Even though each professional covers a different job description and undergoes diverse struggles, it was refreshing to hear them reinforce one another’s advice to prove that each individual’s perspective could be applied to any career path. The following tips were reiterated time and time again, permanently ingraining themselves in your memory. Some may spark you as a valuable, new gem of knowledge to scribble into your notebook. Regardless of how you perceive them, each of these habits is deemed beneficial in building a successful career in public relations:

Network Within your Job: The networking doesn’t stop once you’ve secured a seat in the office! Introduce yourself to people outside of your department, and let them know you’re available to lend an extra hand if needed. This shows initiative and that you value learning new things, rather than just getting the task at hand finished.

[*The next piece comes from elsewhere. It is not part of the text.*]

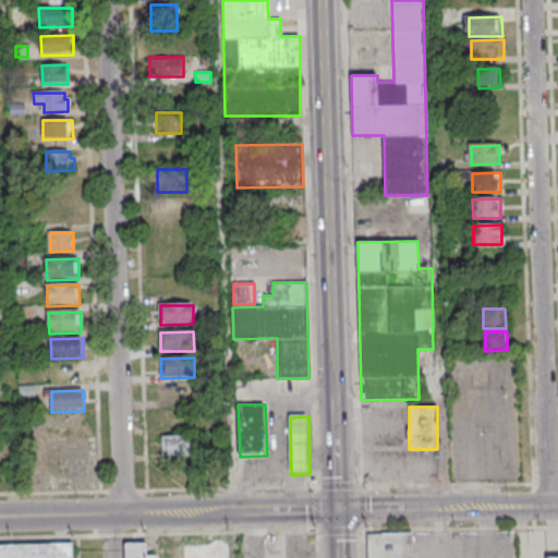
[(161,456),(193,456),(193,435),(161,435),(161,456)]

Always be Thorough: Regardless of whether you’re an intern or full-time employee, it’s easy to make simple mistakes when rushing to meet a deadline. ALWAYS proofread and when you’re finished, have two others proofread as well. The consequences of not doing so could result in an unprofessional image of you projected towards either your boss, clients, or both.

Keep up with Current Events: Staying tuned into what everyone’s talking about on social networks platforms can prevent your company from sounding tone deaf in the media atmosphere. Remaining up to date can also sometimes open a door of opportunity by finding a commonality between the public conversation and the company.

 

Be Proactive: This one may seem redundant, but each professional emphasized the importance of being eager to take on responsibility. Whether this be staying that extra hour after work, asking your team what else you can do to contribute, or doing a little more than was asked of you, this ambition resonates with employers.

Structure Surpasses Subject Matter: When exploring the PR field, our ears perk up at words like writing, creativity and storytelling. However, even if you don’t consider yourself a master of words, you can partially redeem that quality by being grammatically correct. Knowing how to accurately write a press release or establishing proficiency in AP style are favorable skills in the industry.

 

Many other lifelines of advice were thrown at us students at this informative Q&A session. Through this panel and the personal conversations initiated afterwards, the nerves I initially felt entering through the doors of the Career Services Center room dissolved, along with my preceding fears of being unprepared for the workplace.

Thanks to all of our four professionals who came out and offered their experiences!